Here are some comments from that video:
gothatfunk obama inherited such a mess, its unreasonable to expect striking results after 21 months. but there IS a lot of stuff he’s compromised on he didnt have to, and campaign promises that have been not just ignored, but he’s done the opposite of what he said. like for example he should have repealed the Patriot Act. but he’s instead drawn more power to the executive than did GWB. so yeah, acknowledge the good, criticise the bad. its not all or nothing.
CiphersSon @gothatfunk i here ya its very gray area i voted for obama but he’s just doing the same old thing. lockstep with special intrest as they all do. Change? but the one good thing is getting health care particaily implemented. When it comes to the dept… even the next prez is still oging to be head deep in that shit. There all lies im just so disillusioned buy the hole ide of it all theres this idea of ” the land of the free” but its more land of the money and power. Not the citizenry.
Here is what I’d say along these lines.
Obama could’ve tackled economic problems in a way that would’ve helped average Americans. As long as economics creates societal unrest, the population will tend toward conservatism and so vote against Democrats. That is just plain commonsense. The economic stimulus that Obama did pass mostly helped big business just like the healthcare reform he passed helped insurance companies more than the average American. Most Americans wanted healthcare reform. Most Americans wanted public option. What Americans got was change, but it wasn’t all that impressive.
I don’t like Ed Schultz that much, but I agree with his assessment of Obama’s halfhearted hope for compromise (does even Obama still believe what he says?). Rachel Maddow shows why compromise is such a joke. And I always enjoy Michael Moore’s take on things… courage of convictions instead of weak compromise? Imagine that.
To be fair, I don’t think Obama’s message of compromise is a complete failure. In some ways, Obama’s sticking to the bipartisan message has helped him win the narrative war or at least hold his own. I think Obama could be given credit for the results of Republicans being even less popular than Republicans. Most Americans admit that Obama doesn’t deserve primary blame for all our problems, that the problems started before he took office.
My point is that our entire political system has become a compromise with corporate wealth and power.
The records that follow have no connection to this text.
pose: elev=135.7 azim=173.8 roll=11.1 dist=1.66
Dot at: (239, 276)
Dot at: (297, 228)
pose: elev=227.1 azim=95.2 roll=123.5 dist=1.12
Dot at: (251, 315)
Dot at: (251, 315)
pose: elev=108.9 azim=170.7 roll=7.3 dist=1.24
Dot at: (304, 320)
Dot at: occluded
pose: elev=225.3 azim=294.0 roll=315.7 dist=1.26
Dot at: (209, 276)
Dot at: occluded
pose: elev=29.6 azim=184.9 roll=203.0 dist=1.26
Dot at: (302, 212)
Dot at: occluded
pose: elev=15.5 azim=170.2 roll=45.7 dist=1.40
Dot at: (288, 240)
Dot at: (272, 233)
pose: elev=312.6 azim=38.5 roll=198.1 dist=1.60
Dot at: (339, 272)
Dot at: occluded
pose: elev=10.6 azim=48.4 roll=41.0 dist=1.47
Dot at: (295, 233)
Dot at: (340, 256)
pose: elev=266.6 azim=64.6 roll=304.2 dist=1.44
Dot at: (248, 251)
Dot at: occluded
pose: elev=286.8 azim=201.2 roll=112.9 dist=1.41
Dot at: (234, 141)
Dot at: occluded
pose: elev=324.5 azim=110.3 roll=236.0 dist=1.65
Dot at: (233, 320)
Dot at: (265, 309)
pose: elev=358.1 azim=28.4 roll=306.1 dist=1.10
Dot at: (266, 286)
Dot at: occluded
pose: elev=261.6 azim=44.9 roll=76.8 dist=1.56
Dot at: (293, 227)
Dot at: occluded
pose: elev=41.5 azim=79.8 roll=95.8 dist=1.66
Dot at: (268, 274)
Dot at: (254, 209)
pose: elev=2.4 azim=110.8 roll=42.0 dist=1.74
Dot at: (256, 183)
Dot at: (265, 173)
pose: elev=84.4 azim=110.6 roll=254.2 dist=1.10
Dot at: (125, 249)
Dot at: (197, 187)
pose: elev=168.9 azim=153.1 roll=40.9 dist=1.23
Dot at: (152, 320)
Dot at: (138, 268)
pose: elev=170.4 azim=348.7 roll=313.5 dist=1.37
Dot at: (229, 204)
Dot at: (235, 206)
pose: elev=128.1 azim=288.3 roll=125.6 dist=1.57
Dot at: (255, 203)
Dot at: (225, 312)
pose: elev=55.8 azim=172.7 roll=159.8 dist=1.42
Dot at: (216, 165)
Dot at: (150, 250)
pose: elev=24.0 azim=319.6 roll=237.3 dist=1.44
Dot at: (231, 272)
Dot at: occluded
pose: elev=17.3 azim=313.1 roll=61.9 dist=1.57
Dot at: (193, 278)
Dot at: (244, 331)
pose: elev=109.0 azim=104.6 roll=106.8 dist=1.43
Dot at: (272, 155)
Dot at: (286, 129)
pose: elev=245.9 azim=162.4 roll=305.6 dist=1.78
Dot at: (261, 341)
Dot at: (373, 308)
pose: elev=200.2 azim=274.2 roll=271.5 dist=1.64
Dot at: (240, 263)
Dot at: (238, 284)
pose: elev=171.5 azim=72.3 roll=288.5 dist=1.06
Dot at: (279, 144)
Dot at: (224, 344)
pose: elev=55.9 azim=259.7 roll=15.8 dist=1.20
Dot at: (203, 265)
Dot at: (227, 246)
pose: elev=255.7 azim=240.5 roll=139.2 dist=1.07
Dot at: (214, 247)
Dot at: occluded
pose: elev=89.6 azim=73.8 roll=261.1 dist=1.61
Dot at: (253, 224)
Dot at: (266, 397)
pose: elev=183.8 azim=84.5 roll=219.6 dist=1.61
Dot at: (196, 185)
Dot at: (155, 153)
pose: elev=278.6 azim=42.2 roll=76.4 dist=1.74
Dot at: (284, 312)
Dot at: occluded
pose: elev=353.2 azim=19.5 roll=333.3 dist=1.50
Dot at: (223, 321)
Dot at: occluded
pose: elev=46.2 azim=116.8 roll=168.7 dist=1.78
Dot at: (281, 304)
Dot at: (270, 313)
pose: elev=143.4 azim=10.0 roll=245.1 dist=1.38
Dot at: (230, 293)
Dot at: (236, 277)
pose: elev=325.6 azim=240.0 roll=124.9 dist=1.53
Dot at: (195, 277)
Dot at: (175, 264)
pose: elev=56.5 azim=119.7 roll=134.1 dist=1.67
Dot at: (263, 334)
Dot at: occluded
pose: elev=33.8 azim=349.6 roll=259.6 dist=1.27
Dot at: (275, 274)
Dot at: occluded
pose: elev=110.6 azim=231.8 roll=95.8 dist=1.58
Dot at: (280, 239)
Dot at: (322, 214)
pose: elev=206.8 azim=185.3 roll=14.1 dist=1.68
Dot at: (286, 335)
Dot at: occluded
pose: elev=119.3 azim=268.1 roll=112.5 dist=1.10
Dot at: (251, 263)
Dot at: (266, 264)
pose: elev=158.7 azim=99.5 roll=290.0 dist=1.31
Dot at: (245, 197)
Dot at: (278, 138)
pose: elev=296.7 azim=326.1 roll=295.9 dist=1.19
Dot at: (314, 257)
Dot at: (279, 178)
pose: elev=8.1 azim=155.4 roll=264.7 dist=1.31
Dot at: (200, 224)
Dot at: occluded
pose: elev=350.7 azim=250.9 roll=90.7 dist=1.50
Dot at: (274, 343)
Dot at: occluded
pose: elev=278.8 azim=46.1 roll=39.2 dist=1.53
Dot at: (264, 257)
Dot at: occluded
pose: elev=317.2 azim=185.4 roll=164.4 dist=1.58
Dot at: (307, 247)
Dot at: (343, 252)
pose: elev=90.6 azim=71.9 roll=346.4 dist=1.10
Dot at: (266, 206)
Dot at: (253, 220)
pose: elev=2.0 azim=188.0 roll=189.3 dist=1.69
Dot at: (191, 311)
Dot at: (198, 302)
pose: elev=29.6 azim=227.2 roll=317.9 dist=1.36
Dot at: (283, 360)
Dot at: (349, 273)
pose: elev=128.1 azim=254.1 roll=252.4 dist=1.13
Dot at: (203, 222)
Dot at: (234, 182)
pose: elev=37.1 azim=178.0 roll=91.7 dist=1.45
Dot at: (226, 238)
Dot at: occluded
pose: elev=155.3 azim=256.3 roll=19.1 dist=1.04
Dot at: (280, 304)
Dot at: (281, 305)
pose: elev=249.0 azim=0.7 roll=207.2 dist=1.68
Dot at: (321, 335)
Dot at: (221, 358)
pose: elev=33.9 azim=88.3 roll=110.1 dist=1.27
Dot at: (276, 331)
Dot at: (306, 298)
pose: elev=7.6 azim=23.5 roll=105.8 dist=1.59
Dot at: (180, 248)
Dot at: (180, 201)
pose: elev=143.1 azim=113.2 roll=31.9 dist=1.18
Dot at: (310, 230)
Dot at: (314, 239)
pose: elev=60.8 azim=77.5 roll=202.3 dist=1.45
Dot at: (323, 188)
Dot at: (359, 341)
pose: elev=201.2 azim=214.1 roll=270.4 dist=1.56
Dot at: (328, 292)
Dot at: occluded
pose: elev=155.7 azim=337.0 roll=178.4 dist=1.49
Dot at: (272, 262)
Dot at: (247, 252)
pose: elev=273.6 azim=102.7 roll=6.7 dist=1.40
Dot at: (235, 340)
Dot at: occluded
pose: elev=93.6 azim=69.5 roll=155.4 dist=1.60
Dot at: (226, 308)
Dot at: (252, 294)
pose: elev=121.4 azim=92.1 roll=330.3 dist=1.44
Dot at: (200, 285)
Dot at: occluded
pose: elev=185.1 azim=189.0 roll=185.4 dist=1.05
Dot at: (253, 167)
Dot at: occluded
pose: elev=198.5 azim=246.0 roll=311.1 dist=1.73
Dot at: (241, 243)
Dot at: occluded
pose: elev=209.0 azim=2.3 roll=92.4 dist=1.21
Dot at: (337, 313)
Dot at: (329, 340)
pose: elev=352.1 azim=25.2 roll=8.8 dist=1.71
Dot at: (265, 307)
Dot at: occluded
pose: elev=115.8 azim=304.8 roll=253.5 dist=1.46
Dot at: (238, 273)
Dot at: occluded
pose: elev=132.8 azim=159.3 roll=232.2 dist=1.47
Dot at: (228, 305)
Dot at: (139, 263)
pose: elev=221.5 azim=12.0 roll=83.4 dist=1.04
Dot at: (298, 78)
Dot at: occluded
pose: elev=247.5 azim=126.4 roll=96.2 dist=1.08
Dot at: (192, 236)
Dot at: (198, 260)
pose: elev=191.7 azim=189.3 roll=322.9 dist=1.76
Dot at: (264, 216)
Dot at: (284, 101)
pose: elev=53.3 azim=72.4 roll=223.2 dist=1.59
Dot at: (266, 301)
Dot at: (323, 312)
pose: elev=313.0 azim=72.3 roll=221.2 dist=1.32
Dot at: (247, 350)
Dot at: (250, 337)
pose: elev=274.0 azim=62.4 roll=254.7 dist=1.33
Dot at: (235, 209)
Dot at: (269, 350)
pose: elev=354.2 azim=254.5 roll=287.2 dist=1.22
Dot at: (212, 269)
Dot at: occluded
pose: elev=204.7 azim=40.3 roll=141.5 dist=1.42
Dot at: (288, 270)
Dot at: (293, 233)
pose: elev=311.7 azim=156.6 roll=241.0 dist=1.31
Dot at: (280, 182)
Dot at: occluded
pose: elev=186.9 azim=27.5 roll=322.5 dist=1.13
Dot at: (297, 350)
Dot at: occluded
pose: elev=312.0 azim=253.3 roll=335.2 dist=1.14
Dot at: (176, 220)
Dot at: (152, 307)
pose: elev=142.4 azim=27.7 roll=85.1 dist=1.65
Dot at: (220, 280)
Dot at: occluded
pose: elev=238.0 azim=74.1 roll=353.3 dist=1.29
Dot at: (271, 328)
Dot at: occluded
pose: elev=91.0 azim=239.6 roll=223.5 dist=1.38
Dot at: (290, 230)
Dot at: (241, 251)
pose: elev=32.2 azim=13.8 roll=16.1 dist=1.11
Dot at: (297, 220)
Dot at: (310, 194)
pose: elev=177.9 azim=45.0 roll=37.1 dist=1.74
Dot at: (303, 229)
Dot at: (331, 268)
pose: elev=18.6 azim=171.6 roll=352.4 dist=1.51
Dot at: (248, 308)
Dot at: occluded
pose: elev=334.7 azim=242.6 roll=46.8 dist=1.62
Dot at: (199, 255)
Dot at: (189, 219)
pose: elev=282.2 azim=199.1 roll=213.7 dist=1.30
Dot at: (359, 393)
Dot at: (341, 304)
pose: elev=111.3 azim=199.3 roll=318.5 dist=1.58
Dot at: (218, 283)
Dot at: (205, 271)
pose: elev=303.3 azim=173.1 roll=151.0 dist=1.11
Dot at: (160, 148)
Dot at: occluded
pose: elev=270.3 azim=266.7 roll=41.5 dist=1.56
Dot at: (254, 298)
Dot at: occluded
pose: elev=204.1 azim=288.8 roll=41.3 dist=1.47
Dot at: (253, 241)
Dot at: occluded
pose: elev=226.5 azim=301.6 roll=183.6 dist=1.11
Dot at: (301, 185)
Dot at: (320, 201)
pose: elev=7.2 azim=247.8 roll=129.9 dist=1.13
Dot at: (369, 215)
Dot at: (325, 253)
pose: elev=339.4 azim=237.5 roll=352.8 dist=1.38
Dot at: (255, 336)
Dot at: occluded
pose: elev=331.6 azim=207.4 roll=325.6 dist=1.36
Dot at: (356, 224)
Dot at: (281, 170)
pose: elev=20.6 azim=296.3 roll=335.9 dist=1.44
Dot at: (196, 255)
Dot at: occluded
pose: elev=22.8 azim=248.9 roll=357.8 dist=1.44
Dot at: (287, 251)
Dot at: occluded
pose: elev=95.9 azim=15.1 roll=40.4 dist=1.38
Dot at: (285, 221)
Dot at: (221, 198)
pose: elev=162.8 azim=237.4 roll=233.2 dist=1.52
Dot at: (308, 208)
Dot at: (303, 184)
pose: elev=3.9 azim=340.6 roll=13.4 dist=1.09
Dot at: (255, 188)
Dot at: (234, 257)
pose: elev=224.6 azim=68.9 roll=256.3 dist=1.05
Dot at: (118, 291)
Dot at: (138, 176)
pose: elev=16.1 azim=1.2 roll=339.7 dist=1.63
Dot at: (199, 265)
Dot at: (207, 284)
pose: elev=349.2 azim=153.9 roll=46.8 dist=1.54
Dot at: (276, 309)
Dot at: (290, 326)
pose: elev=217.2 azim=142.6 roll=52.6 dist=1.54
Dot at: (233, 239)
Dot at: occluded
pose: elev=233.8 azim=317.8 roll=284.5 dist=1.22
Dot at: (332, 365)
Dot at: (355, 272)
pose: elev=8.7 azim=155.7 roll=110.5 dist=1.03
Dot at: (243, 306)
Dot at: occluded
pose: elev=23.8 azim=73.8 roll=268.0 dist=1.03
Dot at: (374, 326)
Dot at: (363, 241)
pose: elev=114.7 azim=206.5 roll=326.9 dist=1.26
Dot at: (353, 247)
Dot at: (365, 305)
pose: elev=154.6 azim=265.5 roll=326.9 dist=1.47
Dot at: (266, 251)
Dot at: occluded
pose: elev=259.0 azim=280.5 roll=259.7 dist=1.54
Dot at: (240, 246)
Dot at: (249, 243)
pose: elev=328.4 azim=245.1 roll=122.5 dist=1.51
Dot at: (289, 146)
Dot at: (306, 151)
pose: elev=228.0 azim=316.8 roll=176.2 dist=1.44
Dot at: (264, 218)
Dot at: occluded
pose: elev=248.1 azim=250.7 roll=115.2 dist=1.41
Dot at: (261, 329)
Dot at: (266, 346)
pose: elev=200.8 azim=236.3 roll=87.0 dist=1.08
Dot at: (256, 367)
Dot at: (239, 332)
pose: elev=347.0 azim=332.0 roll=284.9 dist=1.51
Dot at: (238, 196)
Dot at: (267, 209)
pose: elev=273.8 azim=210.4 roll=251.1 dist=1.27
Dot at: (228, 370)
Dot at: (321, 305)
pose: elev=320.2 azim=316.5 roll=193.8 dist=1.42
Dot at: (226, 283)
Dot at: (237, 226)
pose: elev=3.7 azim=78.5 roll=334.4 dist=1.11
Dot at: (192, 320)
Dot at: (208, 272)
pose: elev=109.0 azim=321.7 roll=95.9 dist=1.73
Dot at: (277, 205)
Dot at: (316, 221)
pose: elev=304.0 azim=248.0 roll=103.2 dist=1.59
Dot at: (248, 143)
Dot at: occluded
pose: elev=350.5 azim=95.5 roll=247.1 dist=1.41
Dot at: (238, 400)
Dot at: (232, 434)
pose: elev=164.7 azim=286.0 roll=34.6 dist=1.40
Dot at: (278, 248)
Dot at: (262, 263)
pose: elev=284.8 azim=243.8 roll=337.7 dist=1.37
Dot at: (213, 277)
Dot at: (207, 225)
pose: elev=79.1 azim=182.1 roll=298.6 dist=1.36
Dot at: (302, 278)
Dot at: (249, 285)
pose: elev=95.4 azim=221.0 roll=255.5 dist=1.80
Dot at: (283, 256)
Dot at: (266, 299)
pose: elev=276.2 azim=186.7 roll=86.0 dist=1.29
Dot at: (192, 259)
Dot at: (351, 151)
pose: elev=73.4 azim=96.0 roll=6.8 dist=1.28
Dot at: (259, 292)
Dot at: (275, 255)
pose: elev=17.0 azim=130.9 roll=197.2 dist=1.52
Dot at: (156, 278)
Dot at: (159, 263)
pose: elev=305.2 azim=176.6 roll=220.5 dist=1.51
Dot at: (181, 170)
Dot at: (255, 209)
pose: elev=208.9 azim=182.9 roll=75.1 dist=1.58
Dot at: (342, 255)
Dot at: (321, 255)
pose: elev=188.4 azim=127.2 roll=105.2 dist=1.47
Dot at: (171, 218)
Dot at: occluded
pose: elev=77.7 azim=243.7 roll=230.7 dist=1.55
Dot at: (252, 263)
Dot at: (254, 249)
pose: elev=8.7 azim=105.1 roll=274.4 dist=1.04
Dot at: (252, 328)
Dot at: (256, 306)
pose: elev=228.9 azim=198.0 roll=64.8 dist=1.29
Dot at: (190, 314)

Who cares if Obama wins the narrative war if the narrative that wins turns out to be propaganda and spin.
If for some reason you want to know the analysis of a Canadian anarcho-capitalist, here you go:
So, who are the real winners in these elections?
Even on the local level of my home state of Iowa, big money from out of state was victorious over judges defending the Iowa constitution.
But let me end on a different note. Here is an interesting take on the election results. His conclusion is that the Tea Party, as represented by Sarah Palin, can hardly be seen as victorious. Quite the opposite, in fact.
To the extent Republicans might merit their victories, the credit certainly can’t be given to Palin. As a politician, she is a failure and a quitter. As a campaign promoter, her support is the kiss of death. Palin is just another celebrity.